Fig. 3. Reduced adiponectin levels induce brain metabolism alterations and consequently Alzheimer's disease. (A) Healthy adipose cells release adiponectin actively. Adiponectin regulates glucose metabolism and oxidases fatty acids in the brain in normal conditions. (B) Hypertrophic adipose cells induced by obesity elicit a pro-inflammatory environment and reduce adiponectin production. Reduced adiponectin causes energy shortages in the brain due to reduced fatty acid oxidation and dysregulated glucose metabolism. This induces brain metabolism alterations and progressively leads to Alzheimer's disease. HIF 1α, hypoxia inducible factor 1α.

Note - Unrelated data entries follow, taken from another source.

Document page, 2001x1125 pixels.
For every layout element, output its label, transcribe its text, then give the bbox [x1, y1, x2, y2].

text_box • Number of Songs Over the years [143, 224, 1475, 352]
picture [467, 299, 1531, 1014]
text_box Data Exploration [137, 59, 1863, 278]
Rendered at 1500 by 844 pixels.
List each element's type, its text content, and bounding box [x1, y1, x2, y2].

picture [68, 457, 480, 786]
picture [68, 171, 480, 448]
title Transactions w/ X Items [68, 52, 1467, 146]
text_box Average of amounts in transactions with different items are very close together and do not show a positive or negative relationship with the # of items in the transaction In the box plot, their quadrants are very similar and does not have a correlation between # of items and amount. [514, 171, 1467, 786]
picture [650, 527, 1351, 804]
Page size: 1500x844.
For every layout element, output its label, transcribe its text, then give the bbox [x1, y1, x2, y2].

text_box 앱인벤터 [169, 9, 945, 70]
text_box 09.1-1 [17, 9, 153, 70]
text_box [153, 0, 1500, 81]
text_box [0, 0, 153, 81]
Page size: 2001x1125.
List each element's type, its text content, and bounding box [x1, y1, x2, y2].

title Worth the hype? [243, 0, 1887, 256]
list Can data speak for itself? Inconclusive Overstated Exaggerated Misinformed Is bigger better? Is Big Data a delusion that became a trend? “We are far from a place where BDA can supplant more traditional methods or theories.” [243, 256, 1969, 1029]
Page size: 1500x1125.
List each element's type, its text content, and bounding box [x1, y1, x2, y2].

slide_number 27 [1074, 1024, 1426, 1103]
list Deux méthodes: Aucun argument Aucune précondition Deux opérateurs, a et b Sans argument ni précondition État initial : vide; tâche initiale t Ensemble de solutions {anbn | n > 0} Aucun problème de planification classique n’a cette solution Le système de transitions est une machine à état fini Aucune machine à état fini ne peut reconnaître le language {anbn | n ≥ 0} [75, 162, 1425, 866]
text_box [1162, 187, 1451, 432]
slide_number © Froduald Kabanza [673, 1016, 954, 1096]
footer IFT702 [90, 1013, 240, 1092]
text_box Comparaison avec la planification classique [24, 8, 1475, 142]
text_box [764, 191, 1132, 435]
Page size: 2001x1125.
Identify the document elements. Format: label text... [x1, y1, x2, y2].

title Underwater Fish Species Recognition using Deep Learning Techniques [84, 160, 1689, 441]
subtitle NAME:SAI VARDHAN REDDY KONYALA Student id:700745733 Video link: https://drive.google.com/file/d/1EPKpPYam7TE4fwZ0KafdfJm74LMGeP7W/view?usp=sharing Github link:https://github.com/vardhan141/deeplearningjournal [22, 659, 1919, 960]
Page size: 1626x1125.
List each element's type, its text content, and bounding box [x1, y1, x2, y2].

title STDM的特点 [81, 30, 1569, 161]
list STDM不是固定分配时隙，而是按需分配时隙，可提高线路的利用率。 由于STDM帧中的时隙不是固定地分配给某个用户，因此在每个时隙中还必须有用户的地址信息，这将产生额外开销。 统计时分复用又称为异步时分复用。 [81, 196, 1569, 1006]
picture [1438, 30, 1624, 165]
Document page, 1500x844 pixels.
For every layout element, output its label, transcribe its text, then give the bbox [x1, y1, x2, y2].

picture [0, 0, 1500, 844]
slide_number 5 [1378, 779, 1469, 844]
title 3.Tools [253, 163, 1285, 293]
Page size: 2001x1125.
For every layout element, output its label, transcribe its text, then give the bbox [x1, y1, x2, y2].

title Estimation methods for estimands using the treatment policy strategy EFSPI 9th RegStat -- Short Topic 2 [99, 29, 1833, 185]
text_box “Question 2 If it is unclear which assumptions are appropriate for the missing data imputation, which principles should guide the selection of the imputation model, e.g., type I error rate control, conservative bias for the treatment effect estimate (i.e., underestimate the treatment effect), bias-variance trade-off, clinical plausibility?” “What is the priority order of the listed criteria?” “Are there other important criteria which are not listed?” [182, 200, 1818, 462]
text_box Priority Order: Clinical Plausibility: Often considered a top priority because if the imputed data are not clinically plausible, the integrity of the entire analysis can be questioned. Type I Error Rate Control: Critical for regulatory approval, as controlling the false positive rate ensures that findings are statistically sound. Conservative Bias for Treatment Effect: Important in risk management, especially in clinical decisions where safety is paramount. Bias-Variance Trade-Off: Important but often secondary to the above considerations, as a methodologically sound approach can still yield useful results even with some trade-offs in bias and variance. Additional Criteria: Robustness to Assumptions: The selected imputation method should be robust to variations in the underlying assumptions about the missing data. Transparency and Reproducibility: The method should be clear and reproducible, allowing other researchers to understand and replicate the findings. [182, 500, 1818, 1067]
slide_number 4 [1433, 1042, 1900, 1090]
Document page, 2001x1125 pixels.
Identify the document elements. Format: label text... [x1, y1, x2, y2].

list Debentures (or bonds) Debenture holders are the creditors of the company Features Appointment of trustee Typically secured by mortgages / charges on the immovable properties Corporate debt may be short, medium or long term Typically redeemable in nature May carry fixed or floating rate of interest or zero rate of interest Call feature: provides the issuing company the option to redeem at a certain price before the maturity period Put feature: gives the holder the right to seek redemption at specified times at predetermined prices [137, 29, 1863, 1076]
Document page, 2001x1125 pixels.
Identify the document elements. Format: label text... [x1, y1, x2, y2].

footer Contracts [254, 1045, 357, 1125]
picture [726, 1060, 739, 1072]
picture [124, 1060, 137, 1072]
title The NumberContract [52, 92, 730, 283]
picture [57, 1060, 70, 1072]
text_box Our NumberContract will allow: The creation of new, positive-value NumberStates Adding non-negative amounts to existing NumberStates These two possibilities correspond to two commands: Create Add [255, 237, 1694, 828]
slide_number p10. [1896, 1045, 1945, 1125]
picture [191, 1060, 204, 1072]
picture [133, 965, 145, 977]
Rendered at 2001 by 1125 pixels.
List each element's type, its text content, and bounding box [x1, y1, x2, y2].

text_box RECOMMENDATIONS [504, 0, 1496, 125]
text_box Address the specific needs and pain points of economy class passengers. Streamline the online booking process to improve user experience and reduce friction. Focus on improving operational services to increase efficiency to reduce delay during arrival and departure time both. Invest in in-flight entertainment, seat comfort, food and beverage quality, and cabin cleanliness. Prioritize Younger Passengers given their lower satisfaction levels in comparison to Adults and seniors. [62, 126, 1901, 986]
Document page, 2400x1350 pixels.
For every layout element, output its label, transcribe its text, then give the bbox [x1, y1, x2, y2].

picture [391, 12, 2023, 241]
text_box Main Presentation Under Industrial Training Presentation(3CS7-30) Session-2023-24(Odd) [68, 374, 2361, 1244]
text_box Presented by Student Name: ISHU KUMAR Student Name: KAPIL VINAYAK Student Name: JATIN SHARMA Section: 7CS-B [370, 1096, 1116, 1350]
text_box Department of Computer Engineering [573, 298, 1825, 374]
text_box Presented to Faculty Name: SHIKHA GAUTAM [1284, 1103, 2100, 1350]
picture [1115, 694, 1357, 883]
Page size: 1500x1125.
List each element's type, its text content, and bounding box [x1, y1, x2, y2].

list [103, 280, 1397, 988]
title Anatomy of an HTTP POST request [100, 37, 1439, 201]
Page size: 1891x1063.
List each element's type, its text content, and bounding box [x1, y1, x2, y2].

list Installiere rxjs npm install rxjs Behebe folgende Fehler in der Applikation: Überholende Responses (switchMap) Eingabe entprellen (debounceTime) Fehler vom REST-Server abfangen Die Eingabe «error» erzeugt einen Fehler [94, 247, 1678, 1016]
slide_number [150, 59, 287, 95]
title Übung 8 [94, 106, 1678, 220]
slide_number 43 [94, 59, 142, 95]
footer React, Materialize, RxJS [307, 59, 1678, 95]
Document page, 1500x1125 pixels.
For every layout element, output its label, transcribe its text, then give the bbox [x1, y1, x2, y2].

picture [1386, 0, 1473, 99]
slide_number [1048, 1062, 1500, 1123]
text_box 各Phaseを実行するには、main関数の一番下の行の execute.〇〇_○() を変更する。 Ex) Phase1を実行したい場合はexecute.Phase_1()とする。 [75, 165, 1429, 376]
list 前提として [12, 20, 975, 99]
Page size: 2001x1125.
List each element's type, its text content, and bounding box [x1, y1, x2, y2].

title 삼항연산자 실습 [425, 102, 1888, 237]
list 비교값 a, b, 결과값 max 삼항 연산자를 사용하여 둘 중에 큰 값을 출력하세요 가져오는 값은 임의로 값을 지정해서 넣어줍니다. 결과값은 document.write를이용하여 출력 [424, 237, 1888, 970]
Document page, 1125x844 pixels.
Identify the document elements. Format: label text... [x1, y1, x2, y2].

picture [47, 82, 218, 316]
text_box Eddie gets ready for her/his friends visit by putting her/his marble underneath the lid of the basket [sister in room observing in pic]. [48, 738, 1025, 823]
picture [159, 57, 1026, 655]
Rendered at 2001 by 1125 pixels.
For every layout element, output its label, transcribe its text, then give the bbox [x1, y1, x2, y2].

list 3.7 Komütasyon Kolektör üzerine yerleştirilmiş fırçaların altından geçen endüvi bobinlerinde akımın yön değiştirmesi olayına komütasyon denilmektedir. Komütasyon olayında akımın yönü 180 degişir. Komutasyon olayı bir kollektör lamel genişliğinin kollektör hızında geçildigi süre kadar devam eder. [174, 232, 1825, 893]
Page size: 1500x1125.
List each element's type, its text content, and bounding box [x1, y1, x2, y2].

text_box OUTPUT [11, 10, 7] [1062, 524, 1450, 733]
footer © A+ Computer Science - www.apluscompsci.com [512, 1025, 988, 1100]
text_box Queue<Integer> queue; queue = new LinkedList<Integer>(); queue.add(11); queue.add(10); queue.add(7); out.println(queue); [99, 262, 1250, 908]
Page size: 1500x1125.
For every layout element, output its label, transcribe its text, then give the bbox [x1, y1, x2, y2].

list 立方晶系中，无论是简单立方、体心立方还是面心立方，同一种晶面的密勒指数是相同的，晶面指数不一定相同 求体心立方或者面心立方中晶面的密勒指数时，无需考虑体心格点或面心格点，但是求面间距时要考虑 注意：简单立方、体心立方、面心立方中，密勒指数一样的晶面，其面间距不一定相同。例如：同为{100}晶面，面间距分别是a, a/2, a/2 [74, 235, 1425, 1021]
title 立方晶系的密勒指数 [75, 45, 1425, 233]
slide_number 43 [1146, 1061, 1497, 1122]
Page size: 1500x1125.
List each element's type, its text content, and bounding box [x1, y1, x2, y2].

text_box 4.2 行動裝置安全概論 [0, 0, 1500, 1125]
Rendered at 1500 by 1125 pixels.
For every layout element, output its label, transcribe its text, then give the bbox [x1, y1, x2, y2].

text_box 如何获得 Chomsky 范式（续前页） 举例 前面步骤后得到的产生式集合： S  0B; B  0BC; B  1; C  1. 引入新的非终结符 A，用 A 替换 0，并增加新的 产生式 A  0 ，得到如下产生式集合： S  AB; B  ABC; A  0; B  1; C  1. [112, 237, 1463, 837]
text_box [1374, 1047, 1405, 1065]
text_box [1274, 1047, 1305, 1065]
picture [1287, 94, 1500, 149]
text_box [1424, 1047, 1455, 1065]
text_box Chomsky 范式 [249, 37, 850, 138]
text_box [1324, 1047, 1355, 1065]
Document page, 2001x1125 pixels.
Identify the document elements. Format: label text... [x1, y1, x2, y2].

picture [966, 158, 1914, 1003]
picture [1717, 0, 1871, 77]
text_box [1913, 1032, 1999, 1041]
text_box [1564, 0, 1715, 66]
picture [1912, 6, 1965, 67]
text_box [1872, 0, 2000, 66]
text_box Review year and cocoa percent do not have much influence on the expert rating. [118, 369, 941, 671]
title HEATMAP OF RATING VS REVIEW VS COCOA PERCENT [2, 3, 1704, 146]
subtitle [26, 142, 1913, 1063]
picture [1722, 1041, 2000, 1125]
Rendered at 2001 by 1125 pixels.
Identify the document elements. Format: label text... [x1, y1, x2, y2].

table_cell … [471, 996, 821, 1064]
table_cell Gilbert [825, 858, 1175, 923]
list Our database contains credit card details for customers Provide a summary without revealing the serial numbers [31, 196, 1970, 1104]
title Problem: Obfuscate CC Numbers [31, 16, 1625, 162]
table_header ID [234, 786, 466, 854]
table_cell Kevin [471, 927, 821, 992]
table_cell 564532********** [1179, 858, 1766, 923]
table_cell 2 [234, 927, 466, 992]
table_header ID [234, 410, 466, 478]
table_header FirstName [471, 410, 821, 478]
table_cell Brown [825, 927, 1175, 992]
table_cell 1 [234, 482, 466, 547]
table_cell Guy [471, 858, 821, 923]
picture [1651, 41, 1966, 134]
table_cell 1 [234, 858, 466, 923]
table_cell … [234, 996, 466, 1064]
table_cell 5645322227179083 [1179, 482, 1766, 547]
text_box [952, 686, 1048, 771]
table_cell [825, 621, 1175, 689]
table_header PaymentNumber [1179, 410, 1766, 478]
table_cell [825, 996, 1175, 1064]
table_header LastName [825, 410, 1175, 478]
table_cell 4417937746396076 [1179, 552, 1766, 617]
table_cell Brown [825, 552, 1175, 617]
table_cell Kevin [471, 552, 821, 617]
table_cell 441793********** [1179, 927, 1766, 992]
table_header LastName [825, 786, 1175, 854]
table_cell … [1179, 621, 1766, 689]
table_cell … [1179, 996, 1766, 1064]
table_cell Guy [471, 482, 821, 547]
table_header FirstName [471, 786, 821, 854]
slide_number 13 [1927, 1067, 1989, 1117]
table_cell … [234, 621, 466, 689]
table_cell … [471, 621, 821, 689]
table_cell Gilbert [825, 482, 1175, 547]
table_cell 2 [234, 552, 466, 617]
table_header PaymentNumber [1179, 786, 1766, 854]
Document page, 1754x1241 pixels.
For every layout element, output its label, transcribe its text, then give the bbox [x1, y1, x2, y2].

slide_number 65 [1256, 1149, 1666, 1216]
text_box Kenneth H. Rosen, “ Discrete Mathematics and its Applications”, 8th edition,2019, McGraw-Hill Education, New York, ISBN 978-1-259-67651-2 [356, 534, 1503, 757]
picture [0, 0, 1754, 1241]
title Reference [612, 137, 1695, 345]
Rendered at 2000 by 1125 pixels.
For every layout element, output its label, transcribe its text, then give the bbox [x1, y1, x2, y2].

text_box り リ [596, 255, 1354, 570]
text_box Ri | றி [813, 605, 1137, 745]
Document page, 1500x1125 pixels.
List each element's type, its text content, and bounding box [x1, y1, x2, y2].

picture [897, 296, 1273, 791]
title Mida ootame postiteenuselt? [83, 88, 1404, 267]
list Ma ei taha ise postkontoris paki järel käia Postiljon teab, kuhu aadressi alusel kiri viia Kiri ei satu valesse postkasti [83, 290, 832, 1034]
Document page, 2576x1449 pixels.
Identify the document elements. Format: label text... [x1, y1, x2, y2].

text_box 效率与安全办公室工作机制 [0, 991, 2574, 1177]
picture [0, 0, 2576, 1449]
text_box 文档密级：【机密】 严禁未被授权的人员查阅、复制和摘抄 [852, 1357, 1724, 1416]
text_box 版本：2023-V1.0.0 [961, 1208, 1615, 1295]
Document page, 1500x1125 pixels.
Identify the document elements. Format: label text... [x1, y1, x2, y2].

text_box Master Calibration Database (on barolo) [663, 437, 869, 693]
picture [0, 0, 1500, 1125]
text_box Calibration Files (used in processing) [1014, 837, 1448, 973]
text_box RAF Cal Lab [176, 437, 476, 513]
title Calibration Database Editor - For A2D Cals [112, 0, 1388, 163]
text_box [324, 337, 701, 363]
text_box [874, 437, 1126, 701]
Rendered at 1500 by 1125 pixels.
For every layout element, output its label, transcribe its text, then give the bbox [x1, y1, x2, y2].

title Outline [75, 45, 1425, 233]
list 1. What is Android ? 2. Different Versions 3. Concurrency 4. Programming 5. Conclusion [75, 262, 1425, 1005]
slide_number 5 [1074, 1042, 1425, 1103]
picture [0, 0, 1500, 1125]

Fig. 4. 24 weeks of a high fat-diet causes decreases in adiponectin and adiponectin receptors and increases in HIF-1α in the brain. 8-week-old ICR mice were fed a 60% high fat diet for 24 weeks, and the levels of adiponectin, adipoR1 and HIF-1α were examined using western blot analysis. APN and adipoR1 were decreased in the cortices of the mice. HIF-1α increased in both the cortices and hippocampuses of the high fat-fed mice. Four mice were included in each group. ^*p<0.05. adipoR1, adiponectin receptor 1; HIF-1α, hypoxia inducible factor-1α; APN, adiponectin; HMW, high molecular weight; MMW, middle molecular weight; LMW, low molecular weight; ND, normal diet; HFD, high fat diet.

Fig. 5. Oxidative stress induces brain metabolism alterations, resulting in Alzheimer's disease. Persons suffering with metabolic diseases show higher levels of oxidative stress. Increased ROS causes brain metabolism alterations, such as fatty acids peroxidation and lipid synthesis, leading to progressive Alzheimer's disease. ROS, reactive oxygen species.